Vegyn – “B4 the Computer Crash”


Vegyn might be the most schmaltzy sentimentalist in dance music (okay, besides trance producers) but it’s almost impossible not to love his music. It’s hard to pinpoint where the schmaltz emanates from, but all of his tracks have this oozing aura of nostalgia, not necessarily in their sound, but more in their feeling. Vegyn loves a glitchy, crackling, drum sound a la Autechre, but the melody and chord progressions he builds around those drums are always kind of nostalgia inducing, cinematic, and always just a tad schmaltzy, kind of like Chick Corea’s playing and composing [R.I.P.]. “B4 the Computer Crash” has all that glitch and all that pretty sentimentality and haunting nostalgia that you’re looking for from a Vegyn track, so come and get it.


Perila – “Can We Just be Real?”


Perila is a prolific ambient producer from Berlin. Like Yaera, their music is best experienced on full blast in headphones where you can really get enveloped by the soft rolling textures and the ASMR like chatter of voices that fills the backgrounds. But on this track Perila adds a little trip hop: a Massive Attack like drum break into the mix with a little woozy electric piano chord changes, and a soft, monotone, sprechgesang going on. It’s sick. Like falling asleep in the back of your parents car as a kid, windows rolled down a little bit, cool night air blowing; if your parents were ravers I guess.

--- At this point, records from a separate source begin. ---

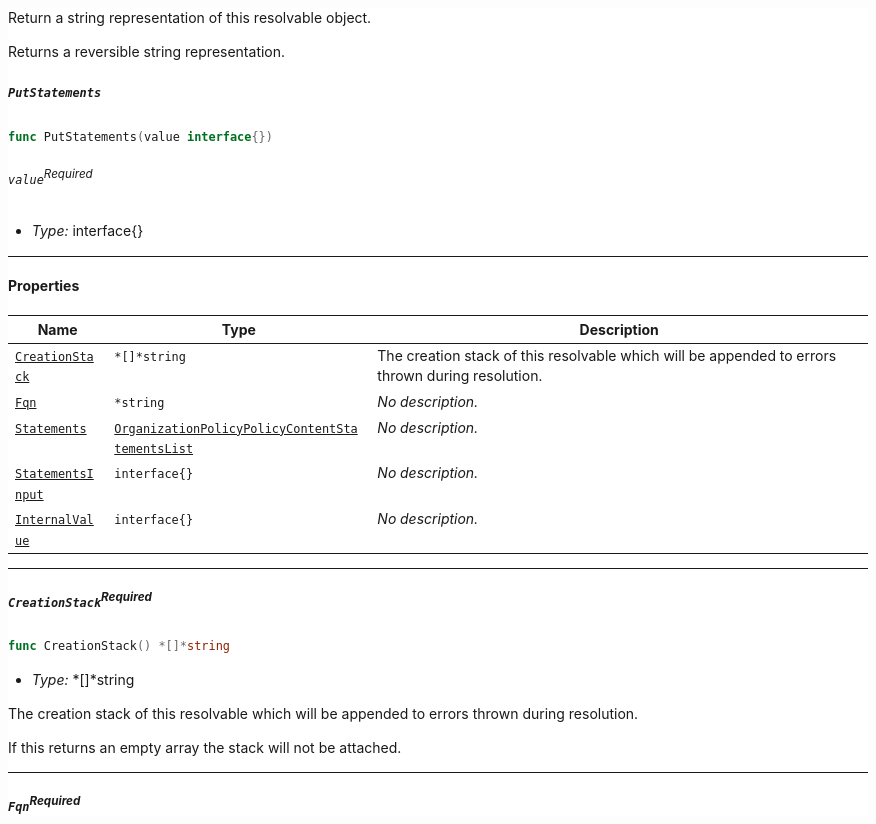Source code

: Return a string representation of this resolvable object.

Returns a reversible string representation.

##### `PutStatements` <a name="PutStatements" id="@cdktf/provider-spotinst.organizationPolicy.OrganizationPolicyPolicyContentOutputReference.putStatements"></a>

```go
func PutStatements(value interface{})
```

###### `value`<sup>Required</sup> <a name="value" id="@cdktf/provider-spotinst.organizationPolicy.OrganizationPolicyPolicyContentOutputReference.putStatements.parameter.value"></a>

- *Type:* interface{}

---


#### Properties <a name="Properties" id="Properties"></a>

| **Name** | **Type** | **Description** |
| --- | --- | --- |
| <code><a href="#@cdktf/provider-spotinst.organizationPolicy.OrganizationPolicyPolicyContentOutputReference.property.creationStack">CreationStack</a></code> | <code>*[]*string</code> | The creation stack of this resolvable which will be appended to errors thrown during resolution. |
| <code><a href="#@cdktf/provider-spotinst.organizationPolicy.OrganizationPolicyPolicyContentOutputReference.property.fqn">Fqn</a></code> | <code>*string</code> | *No description.* |
| <code><a href="#@cdktf/provider-spotinst.organizationPolicy.OrganizationPolicyPolicyContentOutputReference.property.statements">Statements</a></code> | <code><a href="#@cdktf/provider-spotinst.organizationPolicy.OrganizationPolicyPolicyContentStatementsList">OrganizationPolicyPolicyContentStatementsList</a></code> | *No description.* |
| <code><a href="#@cdktf/provider-spotinst.organizationPolicy.OrganizationPolicyPolicyContentOutputReference.property.statementsInput">StatementsInput</a></code> | <code>interface{}</code> | *No description.* |
| <code><a href="#@cdktf/provider-spotinst.organizationPolicy.OrganizationPolicyPolicyContentOutputReference.property.internalValue">InternalValue</a></code> | <code>interface{}</code> | *No description.* |

---

##### `CreationStack`<sup>Required</sup> <a name="CreationStack" id="@cdktf/provider-spotinst.organizationPolicy.OrganizationPolicyPolicyContentOutputReference.property.creationStack"></a>

```go
func CreationStack() *[]*string
```

- *Type:* *[]*string

The creation stack of this resolvable which will be appended to errors thrown during resolution.

If this returns an empty array the stack will not be attached.

---

##### `Fqn`<sup>Required</sup> <a name="Fqn" id="@cdktf/provider-spotinst.organizationPolicy.OrganizationPolicyPolicyContentOutputReference.property.fqn"></a>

Vince Kaichan – Lost in Time


As more people are getting vaccinated against COVID-19, there is a certain kind of restlessness in the air, Vince Kaichan’s Lost in Time is the perfect soundtrack for that restlessness. Kaichan makes serene, almost ambient, footwork/juke music, using what sounds like samples from video games. There’s still the hard, propulsive, footwork/juke triplet drum patterns that you need, but the samples and melodies are at the forefront throughout the project, creating this interesting tension between the calm and serenity of the melodies and the yearning excitement of the drums. If we can make it there, God willing, this will be great chill out music after a footwork/juke show sometime this summer.


ZULI – All Caps


You gotta love ZULI. He has tremendous range, releasing everything from bassy Egyptian noise hip-hop records to out there grime/dubstepy explorations, but he’s also one of the only electronic music producers with a sense of humor in their music [Sophie too. R.I.P.]. Between the unrelenting, bang your head drum and bass barrage of tracks like “Tamy” and “Where Did You Go,” and the bass heavy, almost footwork vocal chops of “Bassous,” there are jokes on this record. The best of which is on “Bro! (Love It),” where a monstrous, rollicking, glitchy breakbeat is briefly joined by a reedy woodwind sounding instrument, which is immediately interrupted by a voice shouting “love the Arabic fusion bro!”

The breakbeat then speeds up at an unwieldy, breakneck speed. It’s later joined by the reed instrument from before. Then another voice interrupts the track asking “what happened to the North African music you were playing earlier?” ZULI, who was born in Cairo, lived in London, then moved back to Egypt, has talked before about the“neo-orientalism” of being consider a representative of Egyptian electronic music by European audiences. He says he has a “geography doesn’t matter” approach to making music,” swiping up everything from the internet and shards of his own musical memories, from hip hop, to drum and bass, grime, to North African music, and it really shows on this record.


Neuropunk – Twilight World


All I want to do is hear “HER,” a blissful piece of nocturnal breakbeat from this album, played at full blast during a function sometime in the near future. On this short project, L.A.’s Neuropunk shifts from that world of perfect summer night breakbeat, to bulging bass footwork/juke sample bustdowns, to destructive high energy drum and bass acid flipouts, all of it heavy as fuck, but always nimble.